Step 2. Evaluation of Bone Defects
Segmental bone defects are assessed and correlated with the preoperative radiographs. If the preparation is made from the top, the most distal segmental defect can guide how far distally the reamers should be pushed to bypass the defect by the appropriate amount. Preoperative planning determines the depth needed to obtain adequate fixation.

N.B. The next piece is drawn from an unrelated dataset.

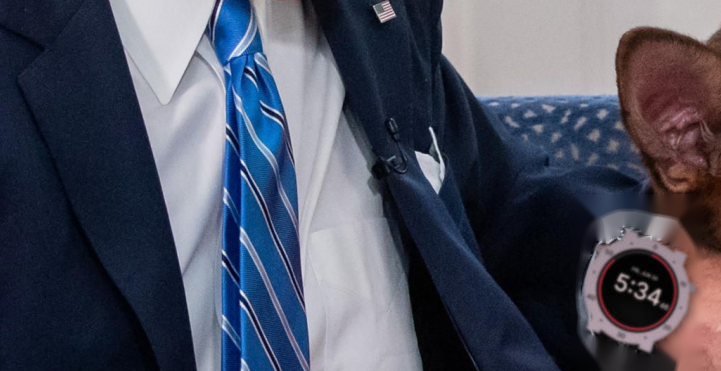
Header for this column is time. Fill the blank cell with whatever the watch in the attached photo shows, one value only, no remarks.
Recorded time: 5:34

Step 3. Preparation of the Area of Primary Fixation
Straight conical reamers are used to prepare a cone-shaped femur to accept a tapered stem. Sequential reamers ( Fig. 65.2 ) are inserted in the femur down to the level that was planned during templating. The depth of reaming should be determined from preoperative planning, and reaming should be done only to that level; otherwise, a stem that is longer than necessary will be required. After a reamer has reached the planned level, the next-sized reamer is chosen, and the procedure is repeated until axial and rotational stability are obtained at that level. The reamers are usually graduated to help the surgeon reproduce the planned level of preparation ( Fig. 65.3 ). A larger stem is preferred to a longer one if there is adequate bone stock at that level. For a 2-degree taper, the taper diameter decreases by 1 mm for every 57 mm of length; for a 3.5-degree taper, it is only 46 mm. A stem with a larger taper angle engages sooner than a stem with a smaller angle.